Text –
----------------
Die Lega setzte sich mit ihrer Forderung nach einer Flat-Tax durch, einem einfachen und niedrigen Steuertarif.
15 Prozent Steuern alle Einkommen bis 80 000 Euro.
20 Prozent Steuern für alle, die mehr als 80 000 Euro pro Jahr verdienen
Die 5-Sterne verankerte ein Grundeinkommen von monatlich 780 Euro für Arbeitslose.
Die Flat-Tax kommt vor allem bei den vielen Kleinunternehmern des Landes an, das Grundeinkommen bei den Geringverdienern.
Die Wirtschaft soll neben den Geldern, die durch die Steuerreform frei werden, auch über staatliche Investitionen angekurbelt werden.
Die Kosten für das Programm werden auf jährlich 80 Milliarden Euro bis 120 Milliarden Euro geschätzt.
----------------
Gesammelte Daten
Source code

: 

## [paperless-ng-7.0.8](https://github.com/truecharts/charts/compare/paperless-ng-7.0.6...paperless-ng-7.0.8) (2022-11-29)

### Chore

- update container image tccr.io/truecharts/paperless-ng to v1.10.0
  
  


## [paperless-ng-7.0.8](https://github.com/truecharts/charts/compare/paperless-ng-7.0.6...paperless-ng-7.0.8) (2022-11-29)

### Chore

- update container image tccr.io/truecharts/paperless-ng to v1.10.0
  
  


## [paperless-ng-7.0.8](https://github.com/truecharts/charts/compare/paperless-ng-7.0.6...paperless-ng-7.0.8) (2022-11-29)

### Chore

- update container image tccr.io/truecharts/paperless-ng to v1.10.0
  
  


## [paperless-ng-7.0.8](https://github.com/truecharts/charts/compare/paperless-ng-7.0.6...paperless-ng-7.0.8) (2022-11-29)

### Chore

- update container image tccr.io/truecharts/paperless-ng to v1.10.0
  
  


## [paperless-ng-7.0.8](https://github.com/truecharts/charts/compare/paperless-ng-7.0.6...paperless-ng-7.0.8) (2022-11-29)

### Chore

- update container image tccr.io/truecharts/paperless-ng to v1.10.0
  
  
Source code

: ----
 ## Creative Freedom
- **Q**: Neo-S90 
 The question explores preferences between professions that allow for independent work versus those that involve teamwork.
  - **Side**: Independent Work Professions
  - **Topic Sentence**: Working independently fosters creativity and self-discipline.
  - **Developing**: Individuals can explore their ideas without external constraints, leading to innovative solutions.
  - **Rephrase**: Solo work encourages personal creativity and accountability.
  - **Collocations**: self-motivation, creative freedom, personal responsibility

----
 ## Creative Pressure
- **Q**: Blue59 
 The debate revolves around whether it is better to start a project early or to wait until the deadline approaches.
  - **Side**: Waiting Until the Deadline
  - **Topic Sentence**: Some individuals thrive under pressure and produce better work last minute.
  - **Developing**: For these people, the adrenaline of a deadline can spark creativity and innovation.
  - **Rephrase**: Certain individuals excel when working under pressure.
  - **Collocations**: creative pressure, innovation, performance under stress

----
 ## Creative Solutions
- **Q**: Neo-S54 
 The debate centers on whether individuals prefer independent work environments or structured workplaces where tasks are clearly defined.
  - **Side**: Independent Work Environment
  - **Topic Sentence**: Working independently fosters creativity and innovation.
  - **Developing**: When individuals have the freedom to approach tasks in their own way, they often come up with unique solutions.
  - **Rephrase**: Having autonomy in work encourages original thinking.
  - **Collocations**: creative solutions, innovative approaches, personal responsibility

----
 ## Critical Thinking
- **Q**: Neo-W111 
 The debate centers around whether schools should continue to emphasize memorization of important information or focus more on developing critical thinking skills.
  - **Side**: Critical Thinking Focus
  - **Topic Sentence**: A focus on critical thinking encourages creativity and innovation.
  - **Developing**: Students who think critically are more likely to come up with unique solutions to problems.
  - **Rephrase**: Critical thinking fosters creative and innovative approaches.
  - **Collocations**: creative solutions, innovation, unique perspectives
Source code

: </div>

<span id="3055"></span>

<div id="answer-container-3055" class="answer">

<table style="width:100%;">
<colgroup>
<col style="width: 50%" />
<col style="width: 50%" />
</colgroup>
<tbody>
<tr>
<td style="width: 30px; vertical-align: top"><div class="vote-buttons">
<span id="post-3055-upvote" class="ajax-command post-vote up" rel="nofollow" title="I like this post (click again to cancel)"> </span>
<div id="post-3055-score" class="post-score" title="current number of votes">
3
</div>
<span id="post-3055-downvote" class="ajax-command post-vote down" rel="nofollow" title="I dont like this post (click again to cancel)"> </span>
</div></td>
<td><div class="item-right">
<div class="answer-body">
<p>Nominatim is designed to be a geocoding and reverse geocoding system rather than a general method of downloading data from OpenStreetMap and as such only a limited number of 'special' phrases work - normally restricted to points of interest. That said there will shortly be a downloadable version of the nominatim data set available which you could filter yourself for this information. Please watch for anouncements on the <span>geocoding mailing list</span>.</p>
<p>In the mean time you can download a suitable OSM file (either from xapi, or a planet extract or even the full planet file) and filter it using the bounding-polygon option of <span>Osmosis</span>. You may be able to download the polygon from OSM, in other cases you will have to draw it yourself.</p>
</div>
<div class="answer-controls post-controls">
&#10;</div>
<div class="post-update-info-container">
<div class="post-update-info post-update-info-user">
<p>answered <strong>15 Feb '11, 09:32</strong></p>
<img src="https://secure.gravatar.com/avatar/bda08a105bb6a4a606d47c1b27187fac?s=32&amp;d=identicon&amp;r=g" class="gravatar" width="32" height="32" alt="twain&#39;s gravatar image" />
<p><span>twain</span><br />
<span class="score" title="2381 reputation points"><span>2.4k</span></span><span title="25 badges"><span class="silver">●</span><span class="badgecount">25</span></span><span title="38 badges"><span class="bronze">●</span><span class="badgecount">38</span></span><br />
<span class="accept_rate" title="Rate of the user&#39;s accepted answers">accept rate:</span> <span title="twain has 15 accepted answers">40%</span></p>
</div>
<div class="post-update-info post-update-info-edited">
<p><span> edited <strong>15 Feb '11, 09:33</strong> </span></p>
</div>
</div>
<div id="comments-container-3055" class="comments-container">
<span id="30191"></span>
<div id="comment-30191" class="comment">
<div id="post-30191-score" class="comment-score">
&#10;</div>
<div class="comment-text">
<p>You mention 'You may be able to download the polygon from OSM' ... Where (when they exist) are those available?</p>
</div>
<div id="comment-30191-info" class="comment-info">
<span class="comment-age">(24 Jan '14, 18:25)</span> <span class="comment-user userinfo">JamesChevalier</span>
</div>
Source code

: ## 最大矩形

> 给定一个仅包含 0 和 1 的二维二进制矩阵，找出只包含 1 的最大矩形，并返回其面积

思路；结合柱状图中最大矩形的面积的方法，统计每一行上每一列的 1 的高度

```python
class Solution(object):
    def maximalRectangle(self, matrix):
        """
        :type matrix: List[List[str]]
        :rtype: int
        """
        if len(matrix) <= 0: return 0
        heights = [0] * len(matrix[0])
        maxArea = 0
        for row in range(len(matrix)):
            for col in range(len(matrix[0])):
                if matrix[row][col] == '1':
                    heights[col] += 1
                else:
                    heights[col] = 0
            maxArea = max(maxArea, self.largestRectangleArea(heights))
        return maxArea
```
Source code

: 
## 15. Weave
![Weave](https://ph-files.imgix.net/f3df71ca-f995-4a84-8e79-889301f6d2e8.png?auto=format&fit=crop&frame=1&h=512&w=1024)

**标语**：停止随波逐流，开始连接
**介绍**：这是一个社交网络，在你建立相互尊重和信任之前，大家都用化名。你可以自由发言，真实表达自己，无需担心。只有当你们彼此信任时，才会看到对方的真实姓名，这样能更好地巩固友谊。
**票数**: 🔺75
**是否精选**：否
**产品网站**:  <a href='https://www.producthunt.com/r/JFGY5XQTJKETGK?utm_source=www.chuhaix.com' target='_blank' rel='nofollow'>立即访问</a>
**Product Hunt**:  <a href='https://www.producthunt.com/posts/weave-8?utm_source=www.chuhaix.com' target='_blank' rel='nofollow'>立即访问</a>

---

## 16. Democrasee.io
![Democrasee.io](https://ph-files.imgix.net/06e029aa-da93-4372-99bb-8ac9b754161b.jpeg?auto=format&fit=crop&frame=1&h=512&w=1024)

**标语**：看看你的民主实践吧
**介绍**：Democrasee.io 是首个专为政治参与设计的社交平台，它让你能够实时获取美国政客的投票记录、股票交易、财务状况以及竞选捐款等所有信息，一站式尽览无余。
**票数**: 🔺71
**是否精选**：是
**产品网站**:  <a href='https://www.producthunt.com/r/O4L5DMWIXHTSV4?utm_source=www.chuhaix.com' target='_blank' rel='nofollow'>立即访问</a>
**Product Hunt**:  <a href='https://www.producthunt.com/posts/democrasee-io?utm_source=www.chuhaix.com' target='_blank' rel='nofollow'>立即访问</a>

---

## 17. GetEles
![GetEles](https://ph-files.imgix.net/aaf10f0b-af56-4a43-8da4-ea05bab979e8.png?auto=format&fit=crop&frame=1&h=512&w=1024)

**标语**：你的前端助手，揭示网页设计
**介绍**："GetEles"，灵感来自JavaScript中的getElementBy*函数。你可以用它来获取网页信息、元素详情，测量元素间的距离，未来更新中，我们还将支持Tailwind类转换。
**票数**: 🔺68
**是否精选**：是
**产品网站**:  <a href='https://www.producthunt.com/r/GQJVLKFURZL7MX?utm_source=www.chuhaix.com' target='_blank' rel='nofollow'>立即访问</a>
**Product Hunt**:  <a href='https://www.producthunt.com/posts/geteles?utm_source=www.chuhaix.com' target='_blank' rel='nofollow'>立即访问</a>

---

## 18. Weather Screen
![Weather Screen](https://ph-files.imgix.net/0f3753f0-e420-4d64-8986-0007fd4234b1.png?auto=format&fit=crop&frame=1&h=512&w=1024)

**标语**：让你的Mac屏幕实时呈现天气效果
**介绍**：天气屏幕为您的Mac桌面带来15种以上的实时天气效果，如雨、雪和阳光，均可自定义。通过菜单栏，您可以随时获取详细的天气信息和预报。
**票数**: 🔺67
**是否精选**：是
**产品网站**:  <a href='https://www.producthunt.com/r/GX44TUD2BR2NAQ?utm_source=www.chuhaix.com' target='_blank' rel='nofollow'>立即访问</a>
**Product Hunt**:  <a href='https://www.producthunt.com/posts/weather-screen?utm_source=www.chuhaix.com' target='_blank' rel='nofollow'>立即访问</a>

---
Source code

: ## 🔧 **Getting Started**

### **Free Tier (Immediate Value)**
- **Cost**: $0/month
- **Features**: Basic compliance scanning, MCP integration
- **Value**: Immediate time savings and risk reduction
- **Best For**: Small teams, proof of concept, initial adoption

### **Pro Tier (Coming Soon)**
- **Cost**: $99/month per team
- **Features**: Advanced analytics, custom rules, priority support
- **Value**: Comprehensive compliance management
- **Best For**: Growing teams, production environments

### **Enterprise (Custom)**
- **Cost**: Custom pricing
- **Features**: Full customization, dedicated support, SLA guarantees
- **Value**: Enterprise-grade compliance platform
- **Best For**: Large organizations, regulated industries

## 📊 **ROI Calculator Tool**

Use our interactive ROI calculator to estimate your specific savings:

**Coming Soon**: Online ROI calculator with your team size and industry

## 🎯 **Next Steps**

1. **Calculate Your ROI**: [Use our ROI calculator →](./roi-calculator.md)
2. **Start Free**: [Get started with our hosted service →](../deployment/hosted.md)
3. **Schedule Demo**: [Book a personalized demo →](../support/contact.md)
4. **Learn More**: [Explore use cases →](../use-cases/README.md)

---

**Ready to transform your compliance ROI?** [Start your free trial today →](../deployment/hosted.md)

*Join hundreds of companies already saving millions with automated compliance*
----------------
Arbeitsanweisungen –
1) Schreib aus dem Text zu Flat-Tax und Grundeinkommen alles von „20 Prozent Steuern“ bis hinunter zu „bei den Geringverdienern.“ neu ab und ersetze dabei „Grundeinkommen“ durch „Bürgergeld“.
2) Beantworte anhand des Textes zu Flat-Tax und Grundeinkommen:
(a) Welcher Steuersatz gilt für alle, die mehr als 80 000 Euro pro Jahr verdienen?
(b) Wie hoch ist das monatliche Grundeinkommen für Arbeitslose?
(c) Auf welchen Betrag werden die jährlichen Kosten des Programms geschätzt?
3) Bitte führe den Text zu Flat-Tax und Grundeinkommen ab seinem letzten Satz weiter.

Antworten pro Aufgabe –
1)
20 Prozent Steuern für alle, die mehr als 80 000 Euro pro Jahr verdienen
Die 5-Sterne verankerte ein Bürgergeld von monatlich 780 Euro für Arbeitslose.
Die Flat-Tax kommt vor allem bei den vielen Kleinunternehmern des Landes an, das Bürgergeld bei den Geringverdienern.

2)
(a) 20 Prozent
(b) 780 Euro
(c) Auf 80 Milliarden Euro bis 120 Milliarden Euro

3)
Russland-Sanktionen der EU lehnen beide Parteien mit Blick auf die enge Verflechtung der italienischen Wirtschaft mit dem Land ab. Die Lega steht zudem dem französischen Front National von Marine Le Pen nahe, die direkt von Russland Kredite erhielt.
Die Kritik
Bild: chromorange
Die EU schaut sorgenvoll nach Italien. Von einem "Spiel mit dem Feuer", sprach der CSU-Politiker Manfred Weber, einflussreicher Fraktionschef der Christdemokraten im Europaparlament. Frankreichs Wirtschaftsminister Bruno Le Maire warnte, die "Stabilität des gesamtem Euroraums könnte bedroht sein". Kritischer mit Blick nach Norden und die Politik der deutschen Bundesregierung zeigte sich der deutsch-italienische Linken-Bundestagsabgeordnete Fabio de Masi. Er sagte watson.de:
"Entweder Deutschland stärkt seine Binnenwirtschaft durch höhere Löhne und Investitionen oder Länder wie Italien werden mittelfristig die Eurozone verlassen."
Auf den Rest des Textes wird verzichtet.